* Stated problem 1 *
According to the 555 Fulton post, what was the residential parking ratio reduced to?
* Stated problem 2 *
Retype the stretch of the 555 Fulton post from "555 Fulton Approved" through "the rendering closely.", keeping every character unchanged.

* Document text *

'''

555 Fulton Approved Design

Not only did San Francisco’s Planning Department brush aside an appeal of the proposed 555 Fulton project, but went so far as to approve the original Saitowitz design. Booyah!

555 Fulton Original Design Detail

The residential parking ratio was, however, reduced to 0.5:1.

20 thoughts on “555 Fulton Survives Appeal And Returns To Its Design Roots”
  1. Nice ! While I was not bothered by the other incarnation, this one looks a lot better. I hope reality matches the rendering closely.

  2. Brilliant — even if only 5 floors…. It’s time. (I’ll miss the marble sculptor/ glass etcher studio there tho…)

  3. It’s better than the revised version. Still a cliche and uninteresting, but bland and inoffensive enough.

  4. Dear Stanley,
    Is that channel glass? If so hope the contractor follows your design specifications to the “T”.

  5. although not generally a fan of Stanley (at all), I am hopeful that this project will be “warmer” than most of his, and I welcome some architectural variety into the district. Hope it goes forward soon.
    And, of course, happy the planning commission squashed the nimbys

  6. channel glass. the stuff is wildly expensive. surprised stanley is using it again. the third st garage sits with half or more of its proposed glass missing due to the cost.

  7. Actually, ALL the channel glass at the UCSF parking garage was removed. Apparently some pieces broke/ blew/ fell off. At best, the idea as realized was weak. Stanley falls in love with his renderings and the buildings rarely measure up (1234 Howard being a notable exception).

  8. Everyone is a nimby, depending on the subject. SF argument: You’re nothing but a NIMBY! Oh yeah, well you’re nothing but a FASCIST! Oh yeah, well you’re a FASCIST NUMBY!
    ….
    Did you see Betty White on SNL? Yes, she was great. NIMBY! FASCIST!

  9. OK, for no reason in particular, other than I think Socket SIte readers are such a class among themselves, a real estate reminiscence… I just have to share it.
    Yesterday my other half and I drove past a place we lived, a long time ago and saw a for-sale sign in the window. Its what was, when we lived there, Patty’s apartment, now a TIC for sale.
    But to us it will always be Patty’s apartment. She was our next door neighbor.
    We moved in the Indian summer of 1991, and our 1st Saturday on the deck was watching the Oakland Hills fire, from the 1st minutes to the last embers.

'''

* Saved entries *
'''

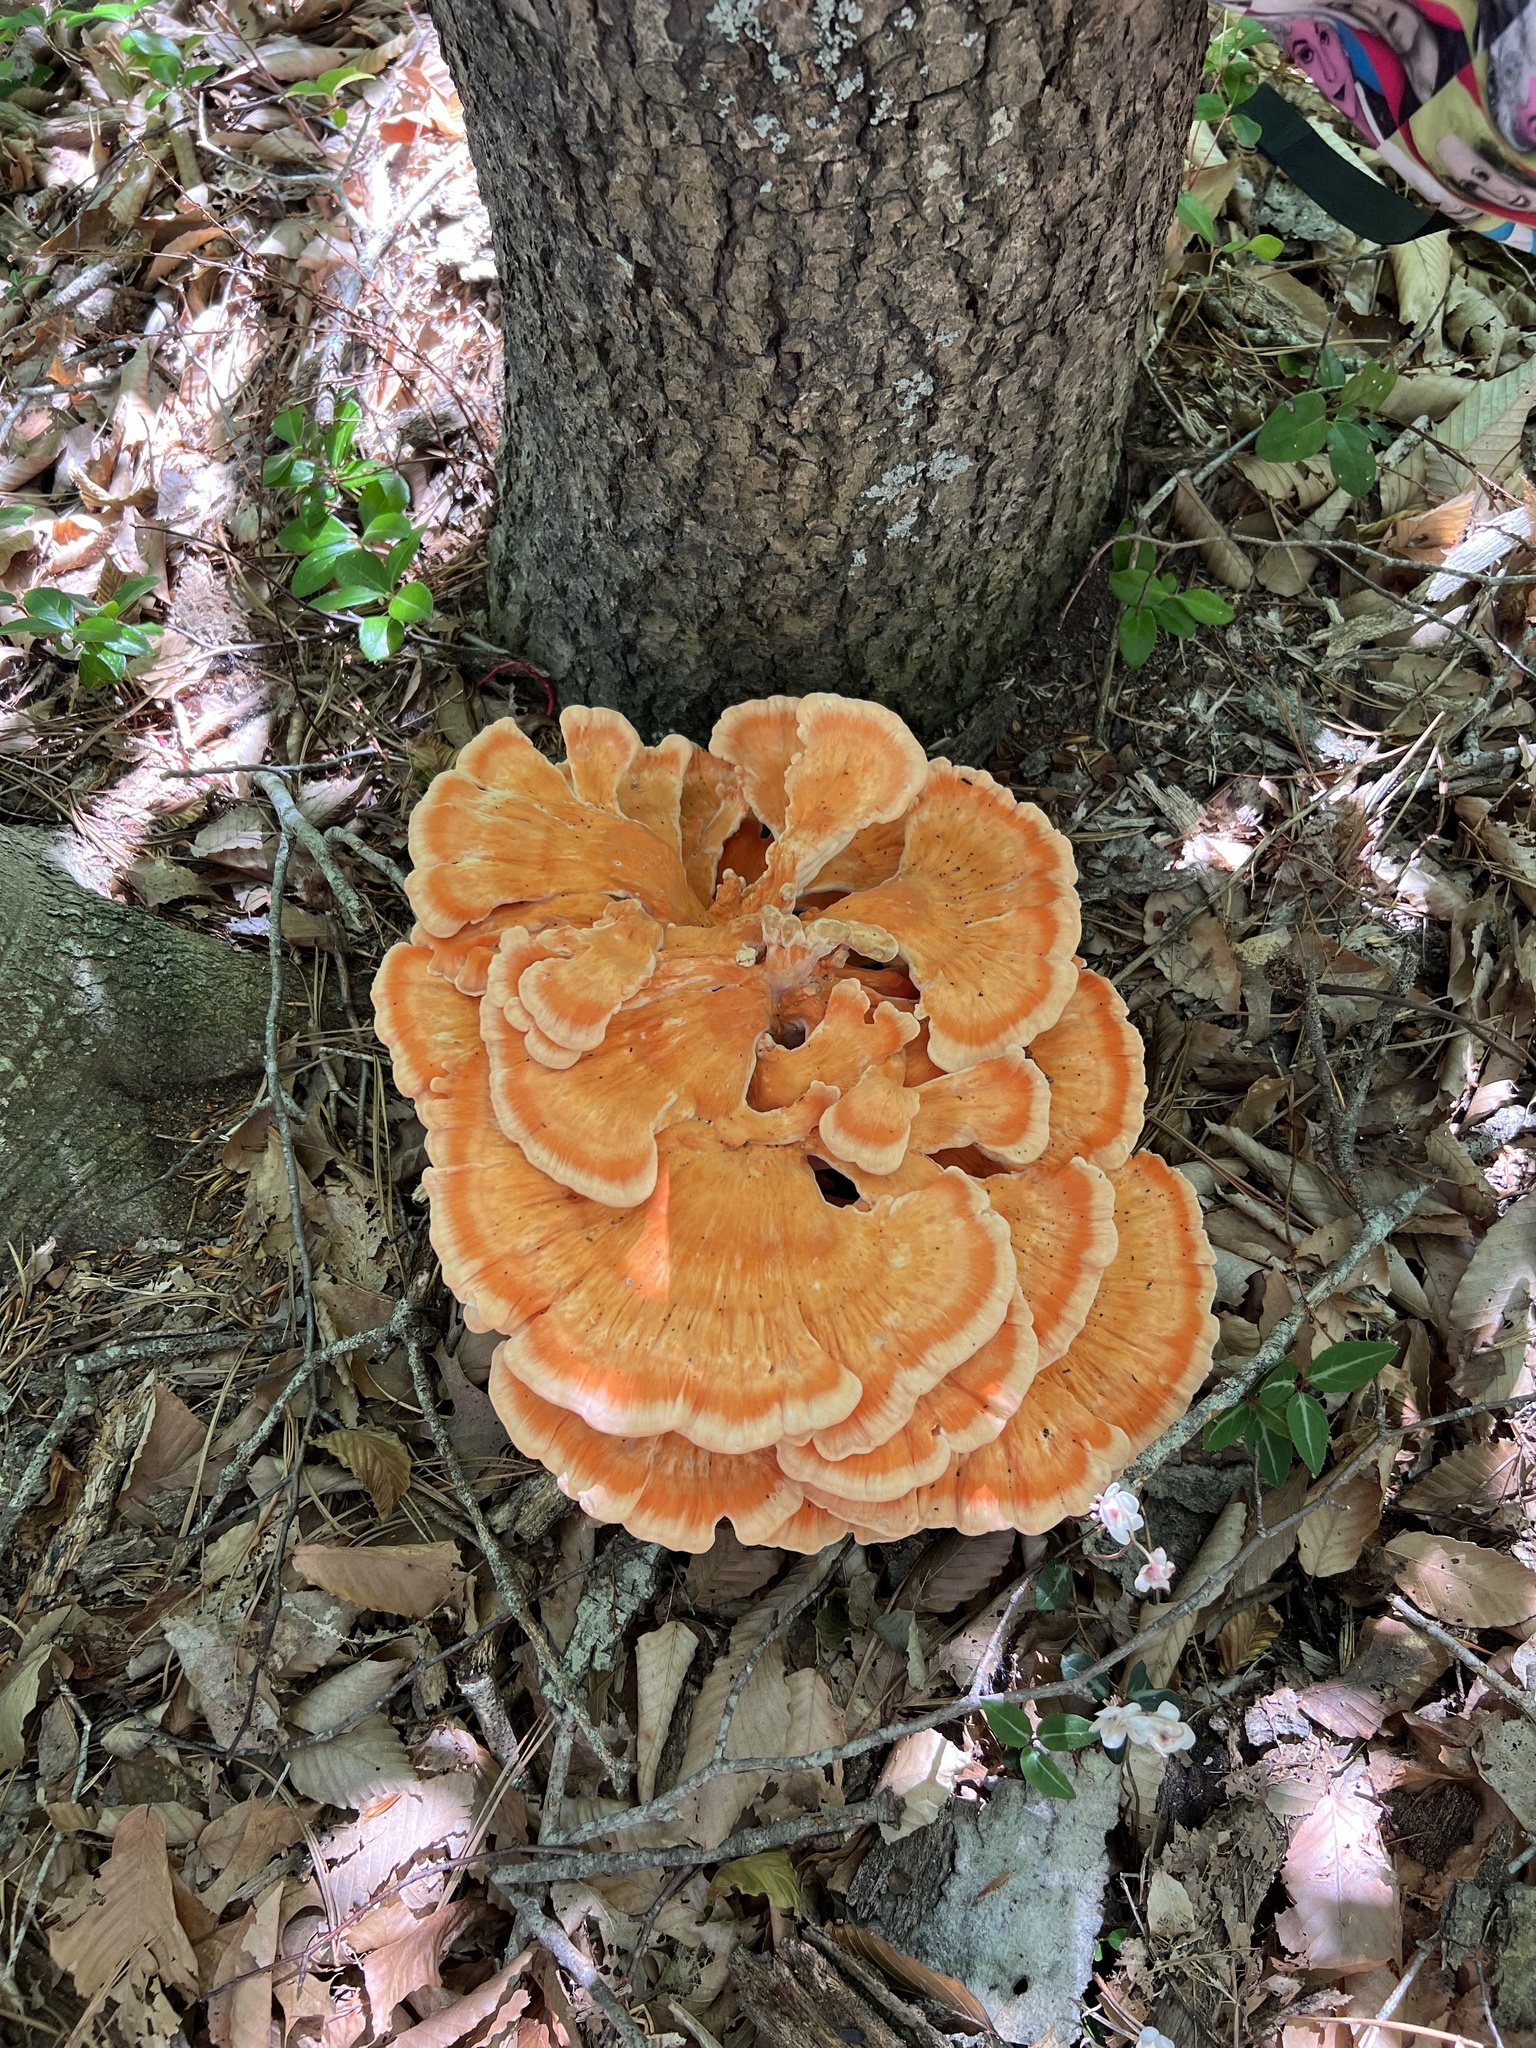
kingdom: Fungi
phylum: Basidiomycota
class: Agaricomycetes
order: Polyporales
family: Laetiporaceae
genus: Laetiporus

'''

* Right answer 1 *
It was reduced to 0.5:1.

* Right answer 2 *
555 Fulton Approved Design

Not only did San Francisco’s Planning Department brush aside an appeal of the proposed 555 Fulton project, but went so far as to approve the original Saitowitz design. Booyah!

555 Fulton Original Design Detail

The residential parking ratio was, however, reduced to 0.5:1.

20 thoughts on “555 Fulton Survives Appeal And Returns To Its Design Roots”
  1. Nice ! While I was not bothered by the other incarnation, this one looks a lot better. I hope reality matches the rendering closely.